Ramon tinha pouco mais de dois anos e estávamos num churrasco da semana farroupilha no CTG Lalau Miranda. Conversava com amigos entre uma cerveja e outra quando vi o olhar de meu pequenino procurando o meu; terno e comovedor porque ele chorava e provavelmente perguntava-me porque não estávamos juntos? Sempre tivemos muitos olhares, meus filhos e eu; mínimas vezes de reprovação, muitas outras de cumplicidades. Não somos perfeitos, longe disso; nem nossos filhos, que enfrentam a curva de aprendizagem. Darão cabeçadas, recorrerão em erros, dimensionarão em exageros pequenos problemas...assim como nós, ao longo de nossas aventuras que chamamos vida. Em, suma, queremos que sejam melhores que nós, algo que não deve ser tão difícil assim.
Minha mulher olhou o quarto de nossa filha, agora sem a cama de dormir que a acompanhou desde que era criancinha. Não pôde evitar o choro, era como se Georgia não fosse mais voltar; não fiz comentários, curti minha pequena tristeza em silêncio respeitador. Agora ali naquele canto cabe um sofá cama que não substituirá a magia dos grandes momentos mas, é hora de entender que ambos – Ramon e Georgia - não moram mais com a gente; nunca sairão de nossas mentes e corações, estão presentes em todas as nossas preces, em todos os nossos pedidos de luz e paz e em todas as nossas expectativas. Não almejamos riquezas e sucessos sociais retumbantes; almejamos que sejam felizes do jeito que escolherem ser. Ramon está cheio de trabalhos de filmagem, cineasta que é e Georgia está em Belém junto com a ONG solidária em que trabalha – Comunitas (Ruth Cardoso era presidente). Não confundir com comunista, aquele troço que não vê valor em meritocracia. São do mundo e são da gente, são as nossas melhores partes.

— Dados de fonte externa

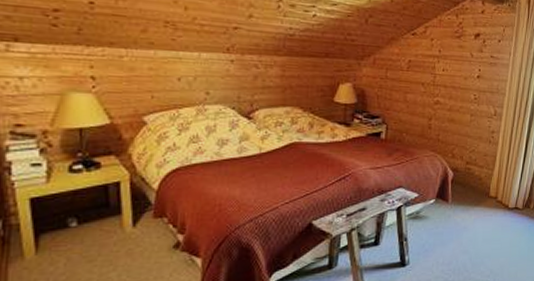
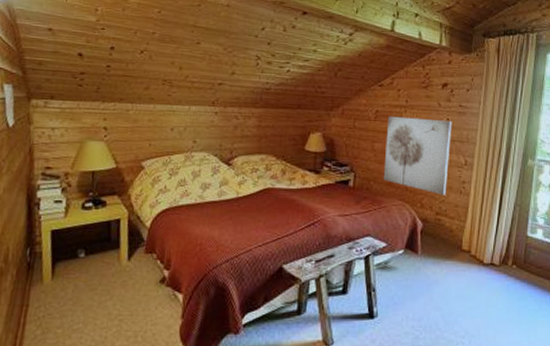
wall art: none [415,66,484,145] -> present [383,116,453,195]

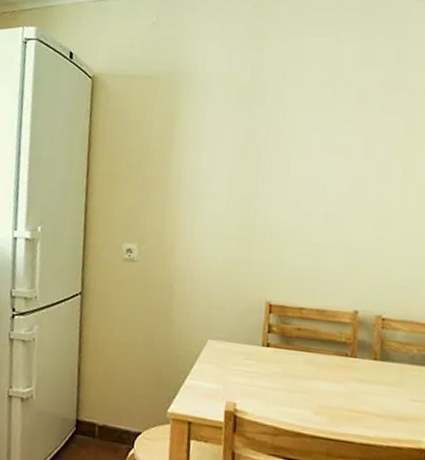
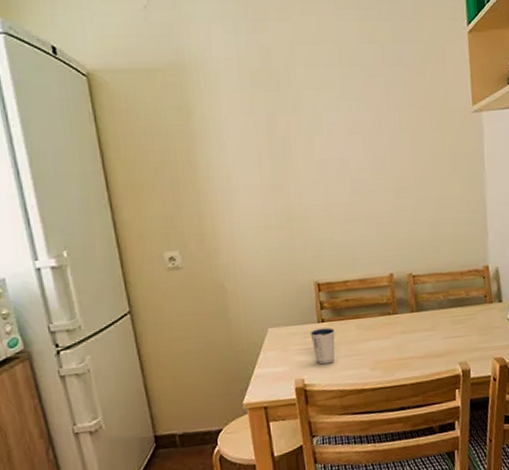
dixie cup: none [251,352,280,394] -> present [310,327,335,365]

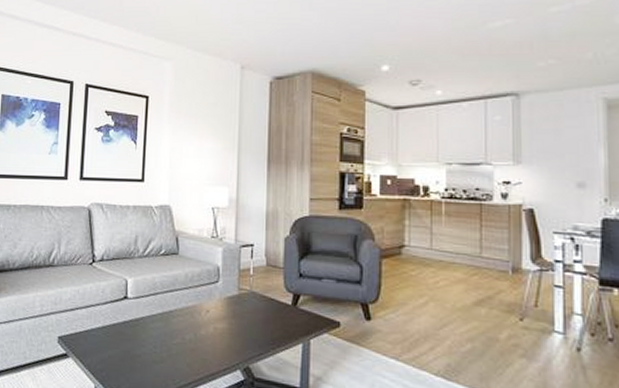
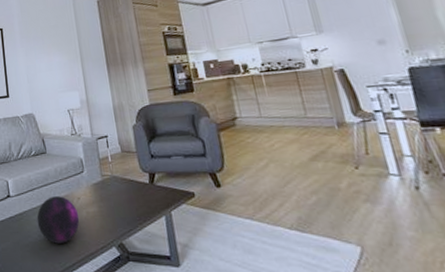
decorative orb: none [155,305,205,359] -> present [36,196,80,244]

Olhei para minha foto de dezessete-dezoito anos, antes da escolha profissional e pensei que poderia voltar no tempo e bater papo com aquele menino cabeludo de calça e jaqueta US Top. Quer ser médico? Entre 1960-1980 esses profissionais ganharam muita grana; agora não mais; agora é medicina socializada, pouca grana e muito trabalho. Quer ser médico para trabalhar até morrer? Sim, deve ter sido essa a resposta que dei; a profissão permite ajudar a tratar doenças do corpo e da alma diariamente. Medicina não é profissão e nem vocação; é um chamado. Deus olha para seus filhos e escala alguns para ser isso tudo ou tudo isso. E permite que exercitemos o sacerdócio de acalmar espíritos e corpos combalidos a cada momento. Se a gente não usa essa benção para o desiderato desejado é pena. Às vezes Deus dá dentes para quem não gosta de mastigar, vai saber, como dizia a senhorita Jordana.
Olhei no face a baixaria de alguns concorrentes ao cargo máximo da república; carnificina, jogo de interesses, jogo de esconde-esconde. Lembrei de Bussunda e sua trupe: não pergunte o que seu país pode fazer por você...pergunte o que ele pode fazer por mim. Lembrei de Chico Anísio: enquanto o povo tem medo do futuro os candidatos têm medo do passado. Pensei certa feita, de maneira inocente, que pra ser presidente de qualquer coisa por aí era necessário ser decente. Era necessário ter vergonha na cara. Que horror. Diz um amigo que numa festas de pintos fomos convidados a entrar com as bundas.